Um dia de som e de seda

Ligo a velha vitrola na tomada, a parte fabricada com madeira está aos poucos sendo devorada por cupins.

A tocar, uma bela música, composta por uma melodia simplesmente magnífica cujo encantamento é capaz de suportar (ou superar) toda a dor proveniente de uma saudade irremediável a pulsar.

O som enaltece os cômodos da casa e enaltece meu peito que agora parece maior do que eu mesmo, maior do que o mundo. Adentra meus tímpanos acompanhando um doce fulgor de volúpias pertencentes a um outro alguém dentro de mim que não é eu.

Vejo seu rosto surgir por entre as vidraças. Sentamos um ao lado do outro, em uma cama macia revestida de temas florais, concordamos: a voz não soa tão doce, é grave. É grave e confortável e a sensação é de que a vida se tornou apenas um detalhe à minha volta, à nossa volta: à minha e à desse outro alguém que está dentro de mim mas não é eu .

Então, neste momento, mesmo as mais belas flores no jardim permitem-se comover, porque divino é um encontro de olhares. Todas as coisas passam a ter consciência de suas existências, a casa inteira cria vida e a bailar abraça nossos corpos agora unidos. Você abaixa os olhos, a girar, diz:

“Eu não poderia sorrir, meu amor. Me perdoe, mas não sei se posso destinguir os casos que se sucedem comigo: será apenas um breve sonho ou uma realidade que não existiu, como uma vida desviada? Quem somos nós e por que nós entre tantos? Por que você para mim e eu para você, somente?”

Assim me recordo daquela voz que jamais soou igual àquele dia: como um leve tecido sedoso e branco, sofrendo o sensível impacto de uma tímida brisa que, desencorajando-se, avança e recua em seguida, partindo para o nada de onde veio. Lentamente.
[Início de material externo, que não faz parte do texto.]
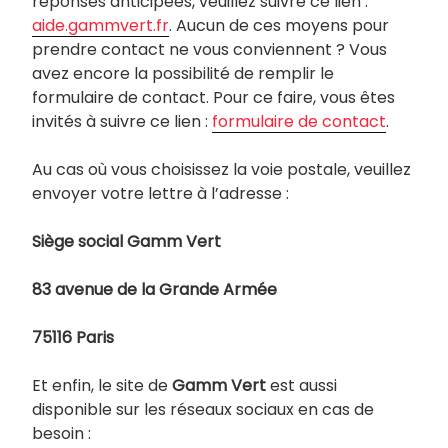
réponses anticipées, veuillez suivre ce lien :
aide.gammvert.fr
. Aucun de ces moyens pour
prendre contact ne vous conviennent ? Vous
avez encore la possibilité de remplir le
formulaire de contact. Pour ce faire, vous êtes
invités à suivre ce lien :
formulaire de contact
.
Au cas où vous choisissez la voie postale, veuillez
envoyer votre lettre à l’adresse :
Siège social Gamm Vert
83 avenue de la Grande Armée
75116 Paris
Et enfin, le site de
Gamm Vert
est aussi
disponible sur les réseaux sociaux en cas de
besoin :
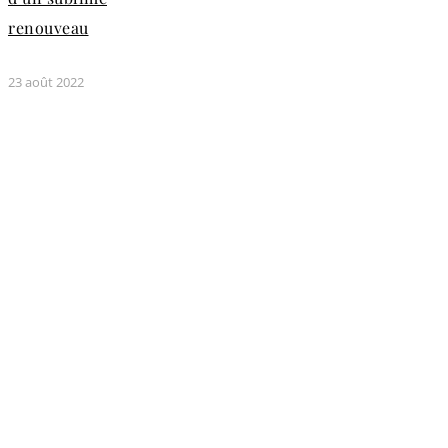
renouveau
23 août 2022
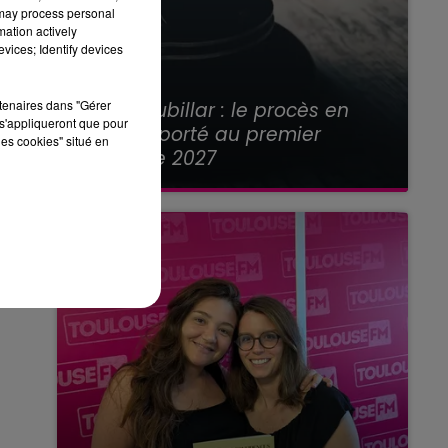
 may process personal
mation actively
vices; Identify devices
21 juillet 2026
rtenaires dans "Gérer
Affaire Jubillar : le procès en
s'appliqueront que pour
appel reporté au premier
les cookies" situé en
semestre 2027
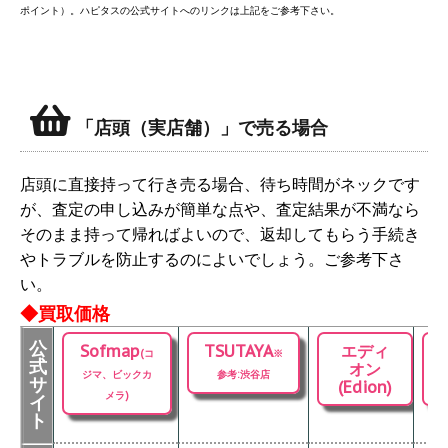
ポイント）。ハピタスの公式サイトへのリンクは上記をご参考下さい。
「店頭（実店舗）」で売る場合
店頭に直接持って行き売る場合、待ち時間がネックです
が、査定の申し込みが簡単な点や、査定結果が不満なら
そのまま持って帰ればよいので、返却してもらう手続き
やトラブルを防止するのによいでしょう。ご参考下さ
い。
◆買取価格
公
Sofmap
TSUTAYA
エディ
(コ
※
式
オン
ジマ、ビックカ
参考:渋谷店
サ
(Edion)
メラ)
イ
ト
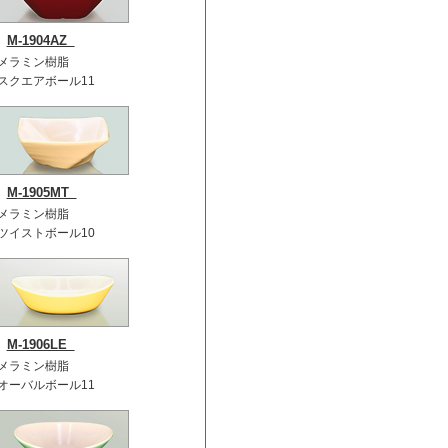
M-1904AZ
メラミン樹脂
スクエアボール11
M-1905MT
メラミン樹脂
ツイストボール10
M-1906LE
メラミン樹脂
オーバルボール11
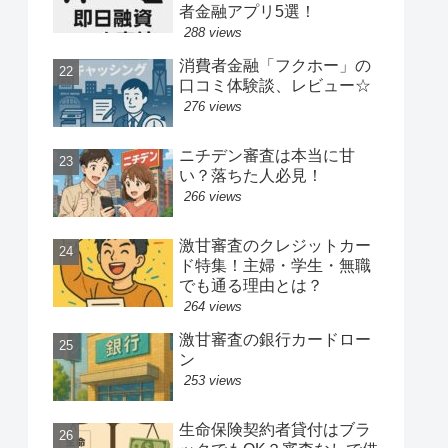
者金融アプリ5選！
288 views
消費者金融「フクホー」の
口コミ体験談、レビュー☆
276 views
ニチデン審査は本当に甘
い？落ちた人必見！
266 views
激甘審査のクレジットカー
ド特集！主婦・学生・無職
でも通る理由とは？
264 views
激甘審査の銀行カードロー
ン
253 views
生命保険契約者貸付はブラ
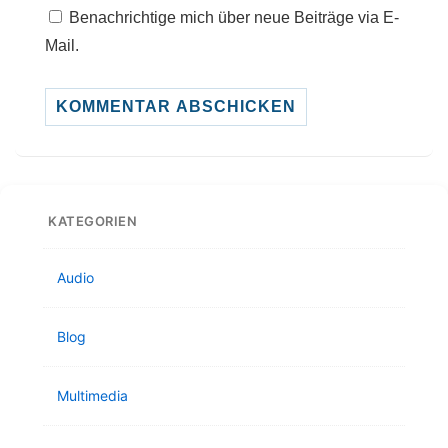
Benachrichtige mich über neue Beiträge via E-
Mail.
KATEGORIEN
Audio
Blog
Multimedia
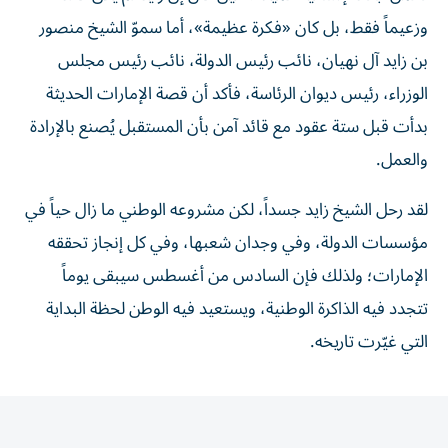
وزعيماً فقط، بل كان «فكرة عظيمة»، أما سموّ الشيخ منصور
بن زايد آل نهيان، نائب رئيس الدولة، نائب رئيس مجلس
الوزراء، رئيس ديوان الرئاسة، فأكد أن قصة الإمارات الحديثة
بدأت قبل ستة عقود مع قائد آمن بأن المستقبل يُصنع بالإرادة
والعمل.
لقد رحل الشيخ زايد جسداً، لكن مشروعه الوطني ما زال حياً في
مؤسسات الدولة، وفي وجدان شعبها، وفي كل إنجاز تحققه
الإمارات؛ ولذلك فإن السادس من أغسطس سيبقى يوماً
تتجدد فيه الذاكرة الوطنية، ويستعيد فيه الوطن لحظة البداية
التي غيّرت تاريخه.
E avança. E recua.

Deste modo recordo-me daquela voz e daquela melodia indizível: pois não eram toques de dedos ao piano. Eram, sim, um flutuar lépido por entre nuvens pálidas pacificadoras e portadoras da esperança, assim eram os toques daqueles dedos.

Como um tecido suave flutuando por entre as fendas dos vimes retorcidos em palanques tingidos de um branco de luz, e todas as coisas reluzem.

Um tecido levíssimo flutuando por uma varanda simpática de uma casa branca que jamais me pertenceu mas que me traz o sossego de ter um lar. Uma leve seda a tocar minha face risonha. Um tecido desprovido da liberdade, condicionado ao vagar incerto de um vento a brincar sobre minha face em uma agradável tarde de verão.

É chegado o momento que já não importa a vida ser um sonho ou uma realidade, e perguntas já não valem nada pois as respostas já perderam seus significados.